→ **Provided text**:
^^^^^^^^

Okay, I feel so strongly about this, I'm going to reprint his entire ten-thing list:

  1. He has pled guilty to a felony. He says Trump did it with him. If he is telling the truth, Trump committed a felonious act before he was president. So if Trump is guilty of a felony, why isn’t he being indicted?
  2. Justice Department guidelines say an indictment of a sitting president would impair the executive functions of the presidency and the performance of his constitutionally assigned tasks. These guidelines were first issued under a Republican president (Nixon) and reaffirmed under a Democratic president (Clinton), so they have bipartisan street cred. That said, they are guidelines. They are not law. A complex Constitutional theory has it that, since the executive branch has a unique structure in that the exercise of its powers flow through the president personally as the sole official elected by all the people, it makes no sense that the president could in essence indict himself. Any person who would indict himself would presumably resign his office before doing so. Still, this entire discussion is predicated on the assumption that the president committed a felony.
  3. The question then goes to whether a campaign-finance violation is sufficient grounds to remove someone from the presidency—either through a rejection of the Justice Department guidelines that sees him being indicted or through an impeachment proceeding followed by a Senate vote to kick him out. That’s a good question. But any way you look at the question, you’re still looking this fact in the face: The president committed a felony.
  4. Those who defend him on the grounds that he shouldn’t be removed from office for this offense, as it does not rise to the level, must still acknowledge that the president committed a felony.
  5. There will be those—Trump is already one of them—who will say that Barack Obama’s campaign was found guilty of campaign finance violations and only had to pay a significant fine. But that’s a different kind of case, because nobody says Obama himself ordered such violations. Once again, though, we stand face to face with the idea that the president committed a felony.
  6. Trump is also fond of saying, in other contexts, that everybody does these kinds of things, we should all grow up and look reality in the face.”Everybody does it” is fine as a debating point, perhaps, but it doesn’t address how you handle an open discussion of wrongdoing. In truth, only three times in the modern era has the American polis had to face the possibility that the sitting president committed a felony.
  7. Once the president resigned rather than face impeachment. Once the president beat the charge. Trump is the third president about whom we have to have a continuing conversation that seems to accept the contention he committed a felony.
  8. It is very bad for people to commit felonies. Donald Trump does not seem to believe this, perhaps understandably. He is on Twitter today actively defending his former campaign chairman Paul Manafort—based largely on the fact that Manafort didn’t “break,” unlike Michael Cohen. Manafort has just been found guilty by a jury of his peers of committing eight felonies.

^^^^^^^^

→ **Data for review**:
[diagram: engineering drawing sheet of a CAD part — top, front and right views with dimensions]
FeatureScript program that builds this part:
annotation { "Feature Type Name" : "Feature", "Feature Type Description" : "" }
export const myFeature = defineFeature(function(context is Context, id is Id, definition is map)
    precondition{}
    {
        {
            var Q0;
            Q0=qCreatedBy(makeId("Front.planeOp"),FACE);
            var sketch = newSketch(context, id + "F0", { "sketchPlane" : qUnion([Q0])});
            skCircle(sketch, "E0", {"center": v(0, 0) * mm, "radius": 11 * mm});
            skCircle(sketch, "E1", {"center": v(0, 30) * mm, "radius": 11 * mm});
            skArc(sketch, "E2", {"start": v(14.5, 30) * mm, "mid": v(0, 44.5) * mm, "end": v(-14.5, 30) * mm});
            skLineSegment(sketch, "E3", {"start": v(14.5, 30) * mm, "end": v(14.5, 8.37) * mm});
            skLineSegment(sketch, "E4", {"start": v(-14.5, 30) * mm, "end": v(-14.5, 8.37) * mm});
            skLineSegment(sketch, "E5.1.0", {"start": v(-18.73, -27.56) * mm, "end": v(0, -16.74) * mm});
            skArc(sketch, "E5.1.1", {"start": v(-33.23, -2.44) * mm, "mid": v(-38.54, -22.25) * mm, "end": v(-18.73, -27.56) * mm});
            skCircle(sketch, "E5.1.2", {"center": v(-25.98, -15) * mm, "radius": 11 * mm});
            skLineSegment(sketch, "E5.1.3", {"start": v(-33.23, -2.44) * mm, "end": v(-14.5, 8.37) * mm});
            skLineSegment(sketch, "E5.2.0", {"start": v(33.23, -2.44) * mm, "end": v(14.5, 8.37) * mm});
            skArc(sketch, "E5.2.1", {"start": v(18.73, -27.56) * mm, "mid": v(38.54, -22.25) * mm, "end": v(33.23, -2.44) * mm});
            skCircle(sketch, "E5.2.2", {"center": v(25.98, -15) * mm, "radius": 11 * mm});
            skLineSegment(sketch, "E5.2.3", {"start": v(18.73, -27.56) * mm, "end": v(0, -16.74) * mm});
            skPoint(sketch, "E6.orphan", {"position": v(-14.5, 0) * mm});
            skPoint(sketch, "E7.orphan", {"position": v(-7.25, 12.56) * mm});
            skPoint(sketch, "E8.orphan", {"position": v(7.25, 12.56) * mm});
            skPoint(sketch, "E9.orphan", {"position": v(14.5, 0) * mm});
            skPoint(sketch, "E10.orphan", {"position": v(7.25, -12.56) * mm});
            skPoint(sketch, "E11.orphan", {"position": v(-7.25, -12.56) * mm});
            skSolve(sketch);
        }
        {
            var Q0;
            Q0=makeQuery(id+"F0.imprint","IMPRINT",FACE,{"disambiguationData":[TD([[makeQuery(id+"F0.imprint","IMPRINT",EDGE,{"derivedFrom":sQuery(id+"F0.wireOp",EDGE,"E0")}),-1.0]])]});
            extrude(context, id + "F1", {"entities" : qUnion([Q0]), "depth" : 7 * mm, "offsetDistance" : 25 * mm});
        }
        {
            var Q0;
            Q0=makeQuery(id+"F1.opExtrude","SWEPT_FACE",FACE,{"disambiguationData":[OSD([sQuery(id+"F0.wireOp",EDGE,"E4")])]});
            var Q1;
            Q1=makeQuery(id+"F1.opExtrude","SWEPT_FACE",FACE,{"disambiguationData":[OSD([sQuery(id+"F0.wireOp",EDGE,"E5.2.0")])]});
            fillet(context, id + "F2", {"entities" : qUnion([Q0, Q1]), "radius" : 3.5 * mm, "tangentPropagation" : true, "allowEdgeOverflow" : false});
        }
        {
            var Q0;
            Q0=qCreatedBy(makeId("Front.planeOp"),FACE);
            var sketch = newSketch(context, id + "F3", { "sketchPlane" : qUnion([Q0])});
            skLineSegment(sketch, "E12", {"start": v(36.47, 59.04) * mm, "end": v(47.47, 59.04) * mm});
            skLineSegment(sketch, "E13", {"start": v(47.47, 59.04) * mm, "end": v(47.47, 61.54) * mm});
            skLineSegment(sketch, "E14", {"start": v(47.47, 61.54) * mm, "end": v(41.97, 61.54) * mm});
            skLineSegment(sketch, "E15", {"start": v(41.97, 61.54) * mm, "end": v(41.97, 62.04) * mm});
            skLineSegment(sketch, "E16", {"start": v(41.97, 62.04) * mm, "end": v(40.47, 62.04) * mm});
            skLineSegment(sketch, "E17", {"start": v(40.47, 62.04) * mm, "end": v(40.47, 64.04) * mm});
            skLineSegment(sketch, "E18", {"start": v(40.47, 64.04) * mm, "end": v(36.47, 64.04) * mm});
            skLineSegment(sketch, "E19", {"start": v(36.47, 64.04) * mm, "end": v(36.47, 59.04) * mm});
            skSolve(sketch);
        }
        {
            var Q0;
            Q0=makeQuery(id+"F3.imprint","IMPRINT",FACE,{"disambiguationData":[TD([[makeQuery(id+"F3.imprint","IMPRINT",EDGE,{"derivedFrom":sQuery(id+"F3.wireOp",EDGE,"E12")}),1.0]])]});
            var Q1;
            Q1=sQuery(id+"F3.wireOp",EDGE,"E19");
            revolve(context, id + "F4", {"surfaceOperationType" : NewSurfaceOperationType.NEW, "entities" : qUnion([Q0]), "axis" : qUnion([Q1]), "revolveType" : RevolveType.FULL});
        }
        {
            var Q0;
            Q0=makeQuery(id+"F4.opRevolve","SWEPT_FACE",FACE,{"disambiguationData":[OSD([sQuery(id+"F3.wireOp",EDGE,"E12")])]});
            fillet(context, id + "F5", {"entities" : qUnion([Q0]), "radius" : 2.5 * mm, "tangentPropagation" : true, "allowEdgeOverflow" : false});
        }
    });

^^^^^^^^

→ **Work order**: From the text above on whether the president committed a felony, copy word for word everything from "4. Those who" down to "idea that the president committed a felony.".

→ **Solution to the problem**:
4. Those who defend him on the grounds that he shouldn’t be removed from office for this offense, as it does not rise to the level, must still acknowledge that the president committed a felony.
  5. There will be those—Trump is already one of them—who will say that Barack Obama’s campaign was found guilty of campaign finance violations and only had to pay a significant fine. But that’s a different kind of case, because nobody says Obama himself ordered such violations. Once again, though, we stand face to face with the idea that the president committed a felony.